Sameer is unabashedly political in his storytelling, both humourous and self-aware about the world he wants to create. In a hilarious scene where Shubham follows his unsuspecting mother to an unknown location, Joshi inputs a 'wow' moment. Shubham huffs and puffs behind his mother, and asks an auto driver, "aap uss auto ka pichhha karo (follow that auto)." Though it's a very popular (and common) sentence in Hindi films, Chhappad Phaad Ke instead chooses to stick to reality. The driver gruffly snaps, "Kiska peechha karu? Woh auto pura sheher ghumega toh mein bhi ghumu kya?" (Who do I follow? Just because he'll roam the entire city, will I also go around after him?) Such reactions not only add the much-need comic relief, but also work in favour of building a world that is relatable and still relevant.
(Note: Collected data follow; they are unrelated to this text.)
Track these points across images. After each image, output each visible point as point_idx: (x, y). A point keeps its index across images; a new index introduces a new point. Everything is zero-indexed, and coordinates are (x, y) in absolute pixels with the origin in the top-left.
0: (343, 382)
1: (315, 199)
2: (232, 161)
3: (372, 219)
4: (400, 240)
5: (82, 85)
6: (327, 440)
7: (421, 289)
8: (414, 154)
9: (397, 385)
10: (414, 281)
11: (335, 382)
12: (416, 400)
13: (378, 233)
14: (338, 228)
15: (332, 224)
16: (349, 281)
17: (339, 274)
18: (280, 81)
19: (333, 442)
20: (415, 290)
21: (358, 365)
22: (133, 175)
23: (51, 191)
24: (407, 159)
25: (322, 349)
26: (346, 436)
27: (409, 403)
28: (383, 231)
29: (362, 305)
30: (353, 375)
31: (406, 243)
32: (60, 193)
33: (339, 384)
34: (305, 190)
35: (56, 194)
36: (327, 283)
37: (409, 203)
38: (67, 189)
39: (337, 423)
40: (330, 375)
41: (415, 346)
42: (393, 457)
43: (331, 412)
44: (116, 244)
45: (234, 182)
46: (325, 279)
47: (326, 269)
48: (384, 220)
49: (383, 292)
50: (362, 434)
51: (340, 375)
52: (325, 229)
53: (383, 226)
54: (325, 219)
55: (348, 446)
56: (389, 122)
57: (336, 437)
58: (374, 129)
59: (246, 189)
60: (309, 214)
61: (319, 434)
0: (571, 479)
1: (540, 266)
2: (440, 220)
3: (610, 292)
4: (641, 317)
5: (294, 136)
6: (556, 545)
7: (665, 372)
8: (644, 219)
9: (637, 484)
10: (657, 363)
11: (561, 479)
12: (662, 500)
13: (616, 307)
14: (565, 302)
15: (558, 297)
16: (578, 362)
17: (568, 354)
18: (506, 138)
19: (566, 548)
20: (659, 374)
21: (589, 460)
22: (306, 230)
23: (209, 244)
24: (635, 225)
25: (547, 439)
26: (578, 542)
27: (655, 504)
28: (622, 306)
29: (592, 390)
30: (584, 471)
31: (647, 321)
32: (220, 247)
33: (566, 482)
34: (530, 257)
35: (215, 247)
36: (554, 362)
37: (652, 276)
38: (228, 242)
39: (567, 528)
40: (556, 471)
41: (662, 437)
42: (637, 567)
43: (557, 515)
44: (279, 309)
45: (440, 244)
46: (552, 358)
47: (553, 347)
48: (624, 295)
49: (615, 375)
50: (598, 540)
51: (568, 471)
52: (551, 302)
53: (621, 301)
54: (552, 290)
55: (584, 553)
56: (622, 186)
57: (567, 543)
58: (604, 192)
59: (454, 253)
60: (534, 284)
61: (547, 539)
Prashant Pillai's background score and songs work wonders in putting Sameer's wry humour to the foreground. Amit V Masurkar's Newton also created a world built on ideals and the pride of propriety. Chhappad Phaad Ke begins a similar journey and much like Newton, ends up only showing the uselessness of honesty in today's world.
Pathak sinks his teeth deep into Sharad's character and concocts a delicious mix of iconic do-gooders in Bollywood, ranging from Bhavani Shankar from Golmaal to Kamal Kishore Khosla from Khosla Ka Ghosla. Pathak is especially good with scenes where he diverts from track and takes on a more sinister undertone of a greedy political cadre.
Also worth mentioning are Ayesha and Siddharth's performances. Raza instills believability in the role of a gullible, pea-brained wife who always puts her family first. Menon, on the other hand, nails the nonchalant, millennial voice that is irreverent and only believes in shortcuts.
Chhappad Phaad Ke dares to punch up to privilege and does a fine job of it. We need such films, especially in an environment where leading commercial heroes bend over backwards to cash in on nationalist sentiment.
Chhappad Phaad Ke is streaming on Hotstar.